WORK INSTRUCTIONS
Report each line from the data below that holds the word "pixel".

Collected data
»»

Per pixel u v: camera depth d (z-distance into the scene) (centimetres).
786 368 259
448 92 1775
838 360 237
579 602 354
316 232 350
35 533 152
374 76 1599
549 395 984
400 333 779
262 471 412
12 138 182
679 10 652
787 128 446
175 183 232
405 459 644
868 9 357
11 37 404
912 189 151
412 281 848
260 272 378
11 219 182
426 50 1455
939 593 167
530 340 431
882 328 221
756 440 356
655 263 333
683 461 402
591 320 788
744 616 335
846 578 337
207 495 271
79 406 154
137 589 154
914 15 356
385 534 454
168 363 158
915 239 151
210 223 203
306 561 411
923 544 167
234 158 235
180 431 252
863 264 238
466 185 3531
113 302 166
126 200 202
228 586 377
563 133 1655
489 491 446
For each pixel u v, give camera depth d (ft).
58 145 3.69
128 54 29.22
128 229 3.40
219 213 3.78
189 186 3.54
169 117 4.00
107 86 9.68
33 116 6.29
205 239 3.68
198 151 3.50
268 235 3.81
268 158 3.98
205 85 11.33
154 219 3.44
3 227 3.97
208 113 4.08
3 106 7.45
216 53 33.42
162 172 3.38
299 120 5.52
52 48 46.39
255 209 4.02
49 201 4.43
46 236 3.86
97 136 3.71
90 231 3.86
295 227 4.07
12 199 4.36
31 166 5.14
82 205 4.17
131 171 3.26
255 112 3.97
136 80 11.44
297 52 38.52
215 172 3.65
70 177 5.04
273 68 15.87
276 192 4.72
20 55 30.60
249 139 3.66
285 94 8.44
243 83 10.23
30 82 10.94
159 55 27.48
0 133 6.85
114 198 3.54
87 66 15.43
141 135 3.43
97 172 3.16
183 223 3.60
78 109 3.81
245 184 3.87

««

WRITTEN ANSWER
Per pixel u v: camera depth d (z-distance into the scene) (centimetres).
For each pixel u v, give camera depth d (ft).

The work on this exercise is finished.